§ **What you need to do**
Every line that includes the word "Example" needs to be copied from the listing.

§ **Material for the task**
++++++
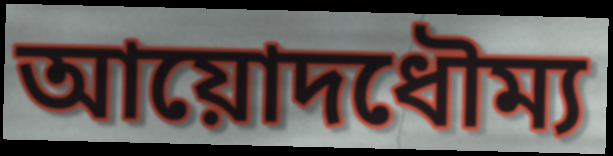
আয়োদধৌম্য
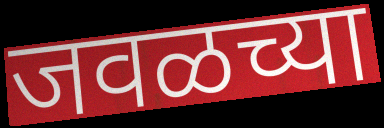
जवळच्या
++++++
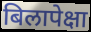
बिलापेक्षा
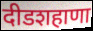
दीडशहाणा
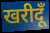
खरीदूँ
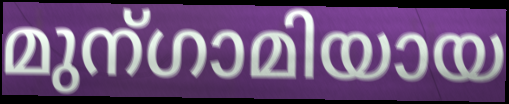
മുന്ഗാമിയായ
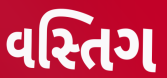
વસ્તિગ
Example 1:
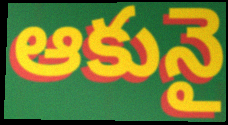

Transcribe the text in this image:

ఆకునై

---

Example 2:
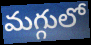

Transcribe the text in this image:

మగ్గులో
++++++
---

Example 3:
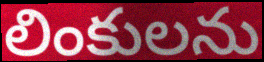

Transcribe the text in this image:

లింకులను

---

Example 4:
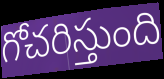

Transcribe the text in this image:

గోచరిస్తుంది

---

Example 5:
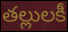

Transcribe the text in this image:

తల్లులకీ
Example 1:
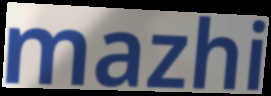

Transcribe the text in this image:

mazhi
++++++
§ **Exercise answer**
Example 1:
Example 2:
Example 3:
Example 4:
Example 5:
Example 1:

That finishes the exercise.